Task statement: Format the lines from the start of the items through the line containing "found in agricultural", inclusive, as a JSON list of strings, one string per line. Skip blank lines and leave out the pictures.

Data entries:
===============
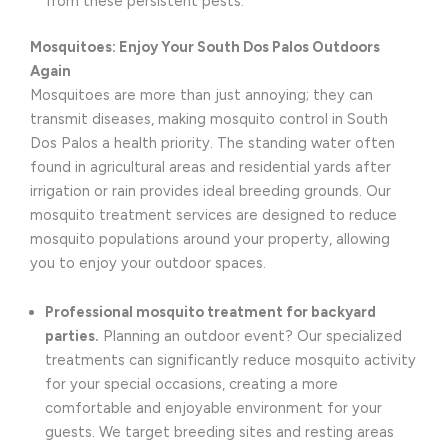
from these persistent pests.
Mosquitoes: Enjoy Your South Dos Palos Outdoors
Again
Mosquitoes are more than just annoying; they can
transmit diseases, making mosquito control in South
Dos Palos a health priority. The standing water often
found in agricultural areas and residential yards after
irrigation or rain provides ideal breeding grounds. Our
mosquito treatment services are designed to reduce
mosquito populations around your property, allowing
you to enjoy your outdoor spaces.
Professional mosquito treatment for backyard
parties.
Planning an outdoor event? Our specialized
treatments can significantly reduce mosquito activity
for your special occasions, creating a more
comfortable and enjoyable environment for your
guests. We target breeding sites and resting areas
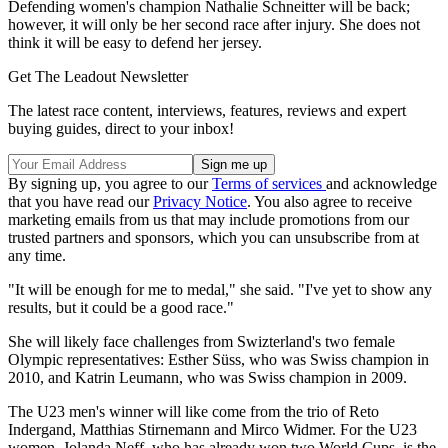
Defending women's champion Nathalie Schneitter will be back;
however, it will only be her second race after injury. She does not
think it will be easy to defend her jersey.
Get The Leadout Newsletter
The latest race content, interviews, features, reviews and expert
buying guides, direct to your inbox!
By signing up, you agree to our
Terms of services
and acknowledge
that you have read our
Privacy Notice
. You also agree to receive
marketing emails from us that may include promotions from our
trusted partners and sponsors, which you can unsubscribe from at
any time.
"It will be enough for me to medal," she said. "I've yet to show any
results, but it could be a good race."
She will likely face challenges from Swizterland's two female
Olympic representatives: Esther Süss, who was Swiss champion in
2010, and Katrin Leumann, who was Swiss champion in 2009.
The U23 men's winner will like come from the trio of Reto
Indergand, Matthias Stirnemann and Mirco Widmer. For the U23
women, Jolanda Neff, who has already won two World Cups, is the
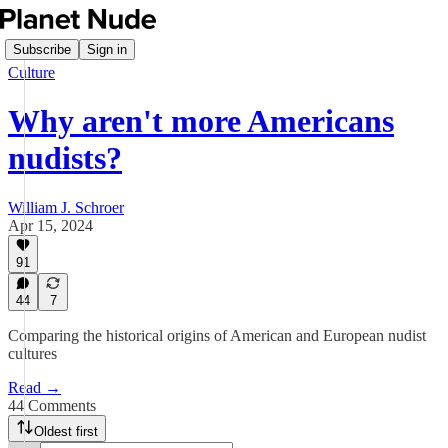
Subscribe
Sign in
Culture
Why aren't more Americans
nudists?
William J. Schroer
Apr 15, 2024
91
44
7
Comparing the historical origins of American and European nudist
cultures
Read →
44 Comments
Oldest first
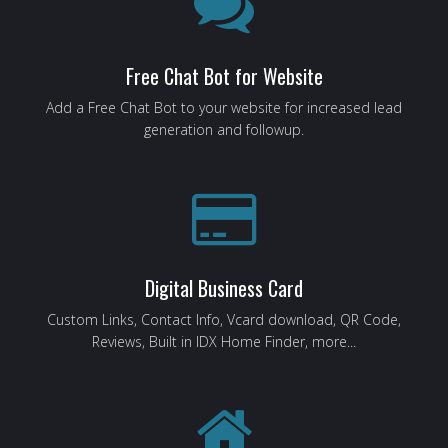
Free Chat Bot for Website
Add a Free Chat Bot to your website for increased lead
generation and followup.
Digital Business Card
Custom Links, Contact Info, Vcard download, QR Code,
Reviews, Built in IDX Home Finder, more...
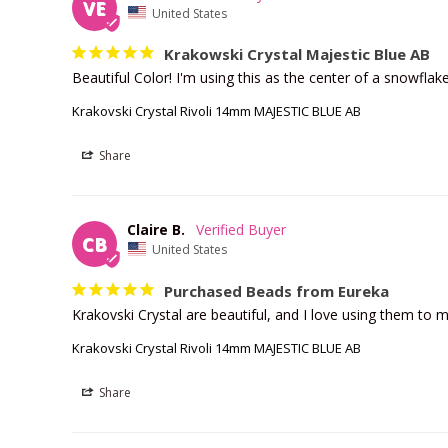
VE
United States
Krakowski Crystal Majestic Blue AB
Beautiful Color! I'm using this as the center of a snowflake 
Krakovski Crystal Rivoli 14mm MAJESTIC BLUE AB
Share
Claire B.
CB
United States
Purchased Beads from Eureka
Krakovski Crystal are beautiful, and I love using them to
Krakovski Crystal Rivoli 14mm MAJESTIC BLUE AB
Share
===============
Written solution:
[
  "from these persistent pests.",
  "Mosquitoes: Enjoy Your South Dos Palos Outdoors",
  "Again",
  "Mosquitoes are more than just annoying; they can",
  "transmit diseases, making mosquito control in South",
  "Dos Palos a health priority. The standing water often",
  "found in agricultural areas and residential yards after"
]